Ibovespa perde força e IEE avança em 0,32%

O contrato futuro do petróleo tipo WTI para entrega em agosto ficou em US$ 45,72, queda de 2,56% na bolsa de Nova York

Ibovespa

O Ibovespa fechou a semana em queda de 1,14%, com baixo volume de negócios. Nesta sexta-feira, o índice não sustentou a alta da abertura e recuou. Os investidores estavam digerindo as medidas do governo federal em elevar os impostos sobre os combustíveis, corte de despesas e o relatório do balanço de pagamentos do Banco Central do Brasil- BCB para junho. As commodities derreteram nos mercados internacionais.

Ao final, o Ibovespa caiu 0,39% aos 64.684 pontos. O IEE ficou em alta de 0,32%. O volume financeiro ficou em R$5,3 bilhões.

As ações com ganhos
Localiza ON, alta de 4,44%; Rumo ON, alta de 3,11%; Cyrela Realt ON, alta de 2,53%; Lojas Renner ON, alta de 2,24%; e Energias do Brasil ON, alta de 1,38%.

As ações com perdas
Braskem PNA, queda de 2,58%; Marfrig ON, queda de 2,12%; e Siderúrgica Nacional ON, queda de 2,51%.

A Petrobras ON ficou em queda de 2,49% e a PN, queda de 3,13%.
A Vale ON ficou em queda de 0,77% e a PN, queda de 0,96%.

Carteira Teórica

A Carteira Teórica, que passou a vigorar de 02 de maio a 01 de setembro no Ibovespa, mostra os cinco ativos com maior peso no índice: Itauunibanco PN (11,453%), Bradesco PN (8,244%), Ambev S/A ON (7,299%), Petrobras PN (5,331%) e Vale PNA (4,727%).

Análise Alvaro Bandeira

A semana foi de calmaria em Brasília com o recesso parlamentar, mas com as atenções para os ruídos envolvendo o presidente Michel Temer e o da Câmara Federal, Rodrigo Maia (DEM-RJ). “Com o recesso e resolvida a questão entre Temer e Maia, a semana foi muito fraca nos mercados. Os indicadores apresentados da economia doméstica mostraram recuperação, em especial os índices de inflação em queda, a balança comercial e o Caged. Até que o anúncio dos impostos sobre os combustíveis despertou a cautela, mas no mesmo pacote veio corte de R$5,9 bilhões na despesas”, explicou Bandeira.
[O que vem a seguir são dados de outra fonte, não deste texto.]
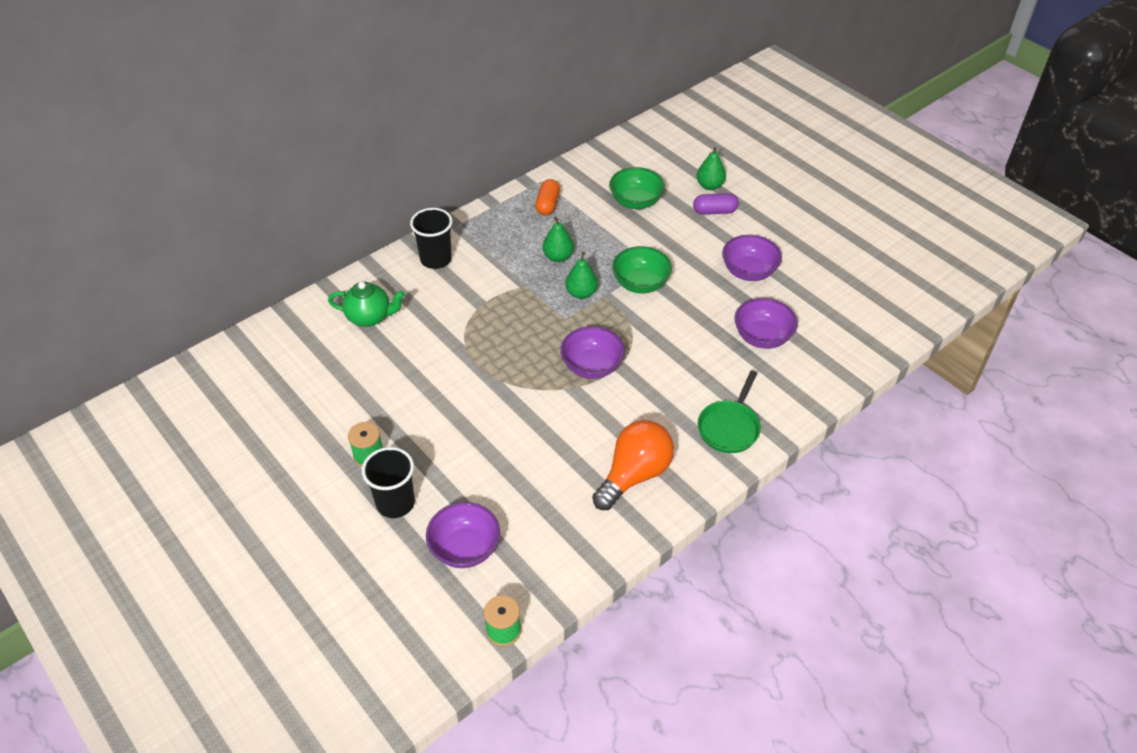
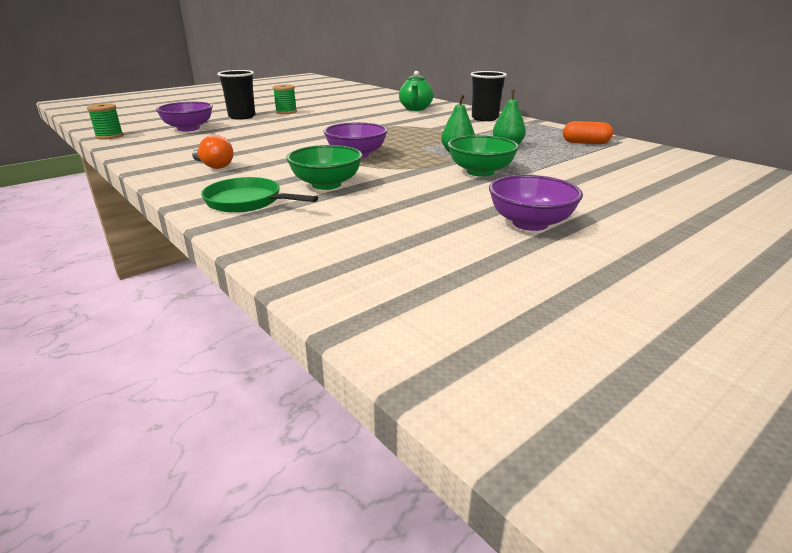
camera: 90 degrees right, 20 degrees down
orange light bulb [592,420,674,510] -> orange light bulb [192,135,233,169], size x0.58
green bowl [609,167,665,209] -> green bowl moved to [286,145,363,190]
purple capsule [693,193,739,215] -> none
green pear [696,147,726,190] -> none
purple bowl [734,298,798,349] -> none

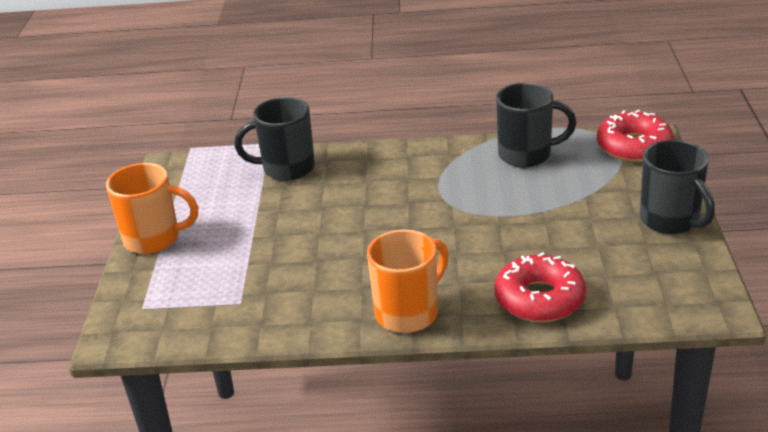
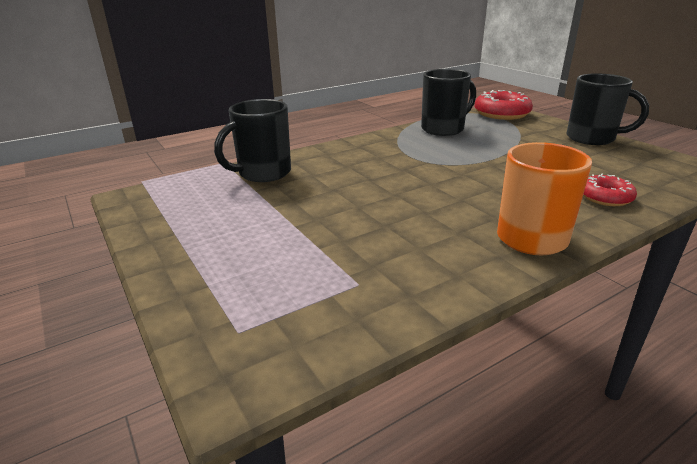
camera: 35 degrees left, 5 degrees down
orange mug [106,163,198,254] -> none
red donut [495,252,586,322] -> red donut [583,174,637,206], size x0.61

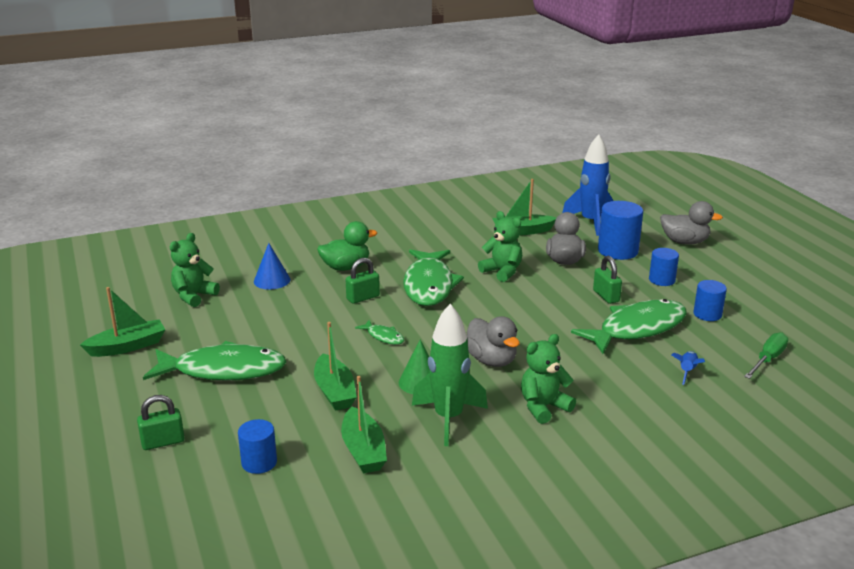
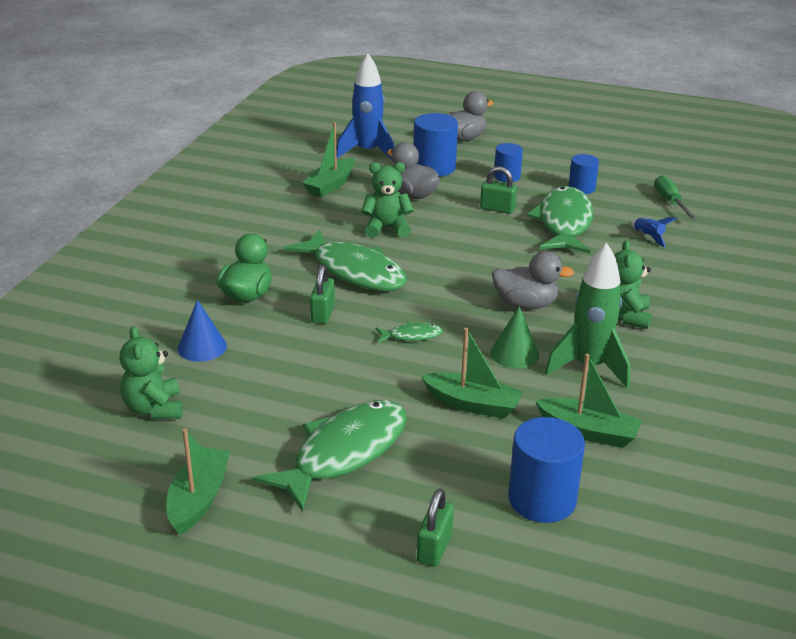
camera: 50 degrees left, 5 degrees up
blue cylinder [238,419,277,474] -> blue cylinder [508,417,585,523], size x1.63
No cenário externo, como tem sido nos últimos seis meses, a notícia veio da Casa Branca. “O presidente Donald Trump permanece na mira da imprensa e nas questões evolvendo a Rússia. A doença de John McCain, senador forte republicano, a permanência do Obamacare, além das demissões mostraram que as decisões não se alinham. Com isso, os mercados ficaram de lado e o dólar perdeu força. Ainda lá fora, os bancos centrais [Japão e BCE] mantiveram as mesmas políticas, porém, o europeu sinalizou iniciar a redução dos €60 bilhões até dezembro. Essa fala do Draghi [Mario] mexeu com as bolsas e o euro disparou. A temporada de balanços segue refletindo”, avaliou.

Para a semana, as perspectivas são as mesmas no cenário doméstico. “Tem mais uma semana de recesso no Congresso e, com isso, tudo deverá permanecer como está. Porém, no dia 02 começam as discussões e vão pesar pelo resto do ano. Fica a expectativa para o início da temporada de balanços, muito provavelmente melhores com a recuperação econômica, as demais reformas”, finalizou o analista-chefe e sócio do ModalMais, Alvaro Bandeira.

Commodities

O contrato futuro do petróleo tipo WTI para entrega em agosto ficou em US$ 45,72, queda de 2,56% na bolsa de Nova York.

O minério de ferro negociado no porto de Gingdao, China, fechou em queda de 1,34% aos US$671,14 a tonelada seca e com 62% de pureza.